The Cooling History of a Simple Intrusion from Nipigon, Ontario
Abstract:One of the critical tenets of physical petrology is that chemical processes cannot be considered in isolation from the physical properties and history of the magma. Particularly through the development of the solidification front framework, we recognize the fundamental significance of isotherm propagation through a magma body as the governing control on crystallization. Except in experimental simulations and certain fortuitous natural examples, the primary data we have to reconstruct the thermal evolution of a magma body is the texture of the rock.
We have measured crystal sizes of oxide minerals (primarily magnetite) from a thin (1.4 m), compositionally uniform, diabase sill to better characterize the relationship between thermal history and rock texture. In the outer 30 cm of the sill (upper and lower margins), crystal sizes increase from ~2 to ~9 µm, and then remain nearly uniform at 9.5(±1.5) µm through the central 80 cm. There is significant alteration in the lowermost 15 cm of the sill, which has largely obliterated the original oxide textures, but otherwise the textural profile is remarkably symmetrical, indicating that cooling occurred by simple conduction through the upper and lower margins. Reasonable cooling models, coupled with a simple linear crystal growth model, generate theoretical textural profiles that closely resemble the measured profile. The parameters of the growth model are consistent with experimental and observational data from a wide range of igneous bodies.

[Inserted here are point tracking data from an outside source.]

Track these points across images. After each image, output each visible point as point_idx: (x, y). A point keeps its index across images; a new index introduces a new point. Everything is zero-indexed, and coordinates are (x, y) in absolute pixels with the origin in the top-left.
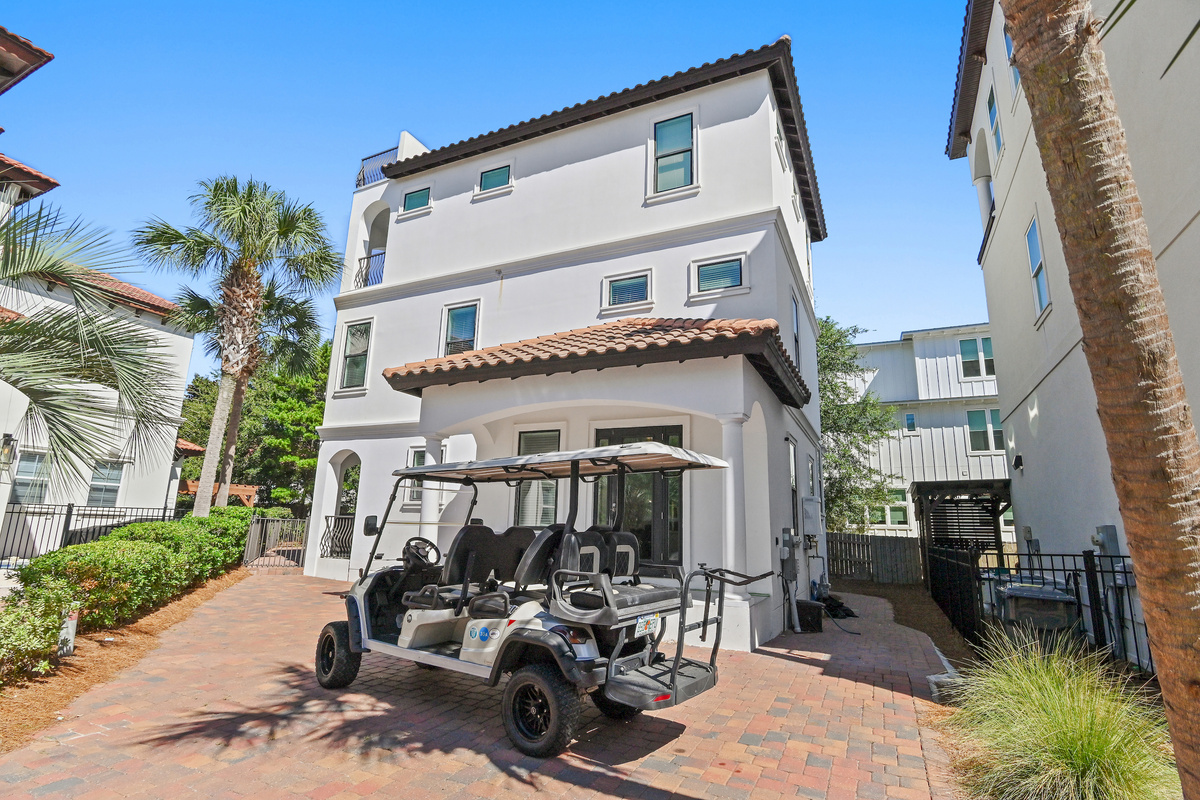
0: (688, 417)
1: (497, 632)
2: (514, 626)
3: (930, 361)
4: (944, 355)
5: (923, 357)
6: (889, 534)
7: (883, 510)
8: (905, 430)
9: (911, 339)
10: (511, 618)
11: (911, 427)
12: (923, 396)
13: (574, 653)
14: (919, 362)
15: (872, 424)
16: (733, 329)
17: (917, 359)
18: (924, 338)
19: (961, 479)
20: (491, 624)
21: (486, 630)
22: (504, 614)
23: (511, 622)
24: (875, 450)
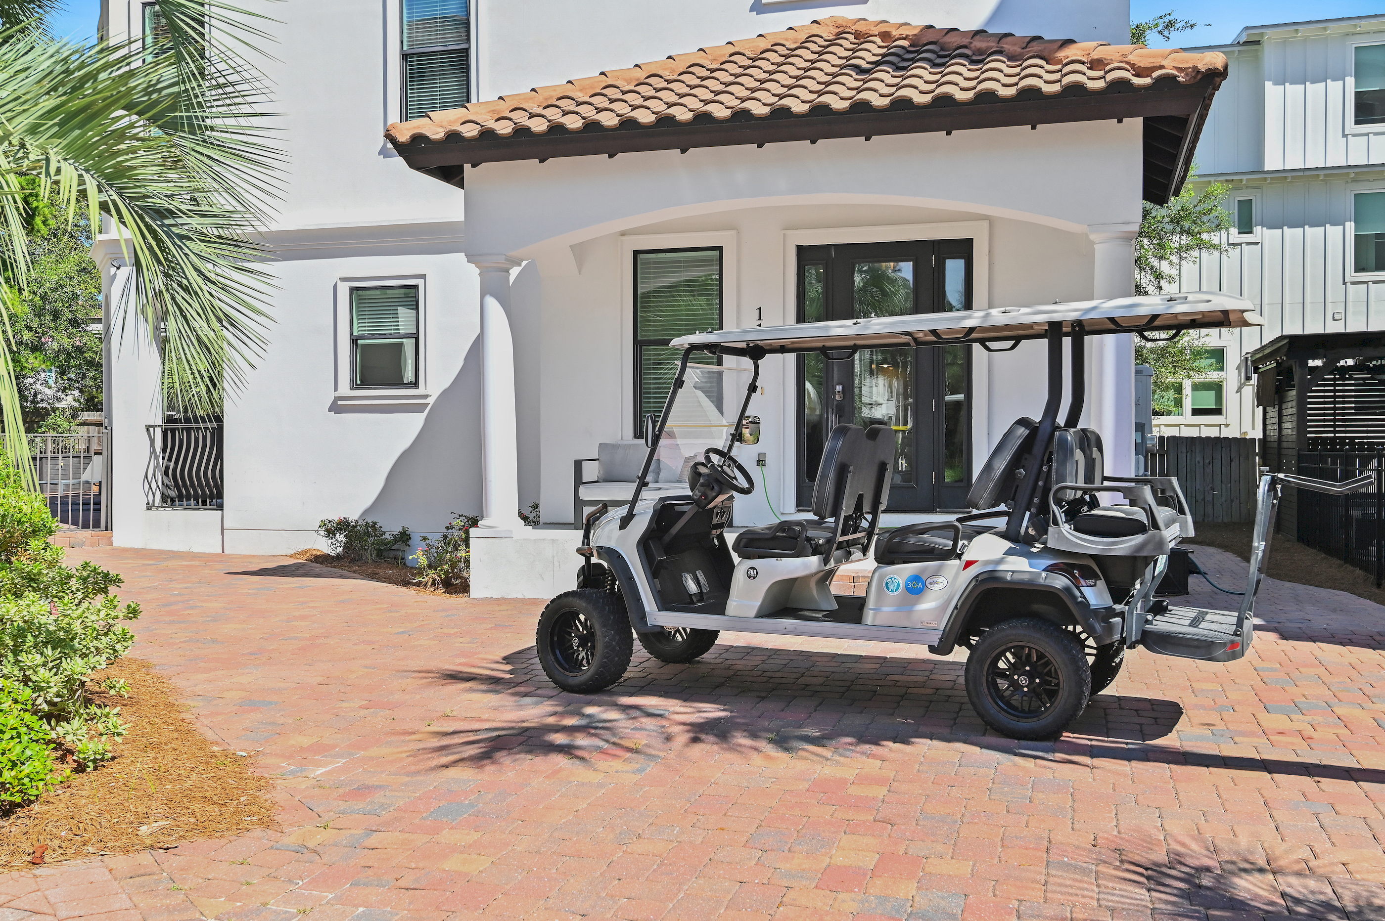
0: (986, 224)
1: (941, 579)
2: (973, 571)
3: (1294, 90)
4: (1321, 78)
5: (1281, 81)
6: (1187, 433)
7: (1179, 389)
8: (1234, 231)
9: (1257, 43)
10: (965, 558)
11: (1246, 227)
12: (1272, 162)
13: (1084, 597)
14: (1271, 90)
15: (1176, 221)
16: (1133, 66)
17: (1268, 85)
18: (1285, 42)
19: (1329, 330)
20: (924, 570)
21: (916, 578)
22: (952, 554)
23: (969, 564)
24: (1174, 272)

We suggest that the observed crystal size variations in this thin sill can be considered a type example of a simple dike or sill in which there were no phenocrysts intruded with the magma, no significant redistribution of crystals during cooling, and simple conductive cooling through the margins. Our results can be used as an example of the extent and pattern of textural variations that can be expected in a simple intrusion, and thus a null hypothesis for proposed complex intrusions.